------ Document excerpt
# the aptitude test



## vhaust (2 Jul 2011)

Hi, 
during the aptitude test, are we allowed to use scrap paper for calculation?


----------



## Craisome (2 Jul 2011)

Yes,and don't forget a pen and pencil.


----------



## Fiera (2 Jul 2011)

unless it has changed scrap paper will be provided, you will not be able to use your own.


----------



## vhaust (2 Jul 2011)

thank you!


----------



## Donny (2 Jul 2011)

Scrap papers and pencils will be provided. You are not allowed to use your own scrap papers.
good luck!


----------



## SoldierInAYear (3 Jul 2011)

Yes! I did not know we got to use scrap paper. I'm happy now.


----------



## vhaust (6 Jul 2011)

The sample test will give you an idea of what is coming, but it does not reflect 
on the relative level of difficulty when time is constrained.
For those of you that are slow doers, practice to be fast with elementary arithmetic:
+ - x /
knowing is not enough, you have to be quick.
Also, there are too many words that they can draw from the dictionary, 
if you have a test coming soon, review what you can improve.
This message is for the people that are going to write the test soon but not
feeling ready.


----------



## ktong747 (6 Jul 2011)

So vhaust, I guess you wrote the test then? Good work.

I am booked to write mine tomorrow. Obviously, I am quite nervous. I haven't touched math in a long time.


----------



## vhaust (6 Jul 2011)

Nervousness should give you a push to prepare yourself better, not to stop
you from performing at your potential. Be nervous now, practice, but when
the time comes, be comfortable.


----------



## Romanmaz (6 Jul 2011)

ktong747 said:
			
		

> So vhaust, I guess you wrote the test then? Good work.
> 
> I am booked to write mine tomorrow. Obviously, I am quite nervous. I haven't touched math in a long time.


You're booked to write your CFAT tomorrow, a large portion of which is mathematical problem solving, and you haven't touched math in a long time?


----------



## Ayrsayle (6 Jul 2011)

Romanmaz said:
			
		

> You're booked to write your CFAT tomorrow, a large portion of which is mathematical problem solving, and you haven't touched math in a long time?



Seconded - Why haven't you touched math in a long time if you KNOW it is a component on your test?


----------



## ktong747 (7 Jul 2011)

I just wrote the CFAT today and attained the required score for signal operator.

I apologize if I made it look like I didn't study. I looked at math.com for a refresher as well as did the practice GCT2 test. I am in Police Foundations at Seneca College and math is not taught as part of the program. Thanks to all of those in this forum who recommended looking at math.com as well as the General Competency Test Level 2 (GCT2). Those two things more than prepared me for the problem solving portion of the CFAT.

The math is simple grade 10 math. I passed grade 10 applied math three years ago and I believe it is sufficient enough for the CFAT.

Best of luck to all those who have to write it.


----------



## Ayrsayle (7 Jul 2011)

ktong747 said:
			
		

> I just wrote the CFAT today and attained the required score for signal operator.
> 
> I apologize if I made it look like I didn't study. I looked at math.com for a refresher as well as did the practice GCT2 test. I am in Police Foundations at Seneca College and math is not taught as part of the program. Thanks to all of those in this forum who recommended looking at math.com as well as the General Competency Test Level 2 (GCT2). Those two things more than prepared me for the problem solving portion of the CFAT.
------------
------ Provided information
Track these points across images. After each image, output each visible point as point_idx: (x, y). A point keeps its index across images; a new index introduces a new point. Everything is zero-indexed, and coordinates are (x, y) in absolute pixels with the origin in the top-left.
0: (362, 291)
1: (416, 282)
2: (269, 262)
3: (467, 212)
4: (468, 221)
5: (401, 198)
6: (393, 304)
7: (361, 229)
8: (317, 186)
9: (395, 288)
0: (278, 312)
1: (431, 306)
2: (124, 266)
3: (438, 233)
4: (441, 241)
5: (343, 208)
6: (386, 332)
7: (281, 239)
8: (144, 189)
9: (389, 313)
------------
● Exercise set:
A. Answer these questions about the forum thread on the aptitude test:
(i) In the post beginning "unless it has changed," what does Fiera say about scrap paper?
(ii) Which two resources did ktong747 use to prepare for the problem solving portion of the CFAT?
(iii) For which position did ktong747 attain the required score?
B. Extend the forum thread about the aptitude test past its last shown line.

● The results:
A.
(i) Scrap paper will be provided, and you will not be able to use your own.
(ii) Math.com and the practice General Competency Test Level 2 (GCT2).
(iii) Signal operator.

B.
> 
> ...



Congrats on passing the first hurdle - get ready for all the rest (grins). Up to you, but you might want to edit this post a bit however - we aren't supposed to be talking about the particulars of it (some might get the wrong impression from your opinion, for example).

Glad you qualified for your trade (At least as far as the CFAT is concerned)


----------



## Delaney1986 (7 Jul 2011)

ktong747 said:
			
		

> I just wrote the CFAT today and attained the required score for signal operator.
> 
> I apologize if I made it look like I didn't study. I looked at math.com for a refresher as well as did the practice GCT2 test. I am in Police Foundations at Seneca College and math is not taught as part of the program.



So, you applied for Signals but are going to school for Police Foundations? Meh? Not judging, just curious.


----------



## ktong747 (8 Jul 2011)

I went to college to do police foundations because it was what I wanted initially. However, over the course of the program, I felt that policing wasn't the right thing for me. Since I am almost half way done, I figured I might as well press on and finish the program so I would have my college diploma and the ability to transfer to selected universities. 

I always had a career in the CF in mind so I decided now was the time to act on that.

I applied for signals because of all the openings for reserves around my area, it sounded the most interesting. I like field work but I have poor vision and therefore probably wouldn't qualify for Combat Arms anyways. Signals is as close as I can get to infantry.


----------



## Delaney1986 (8 Jul 2011)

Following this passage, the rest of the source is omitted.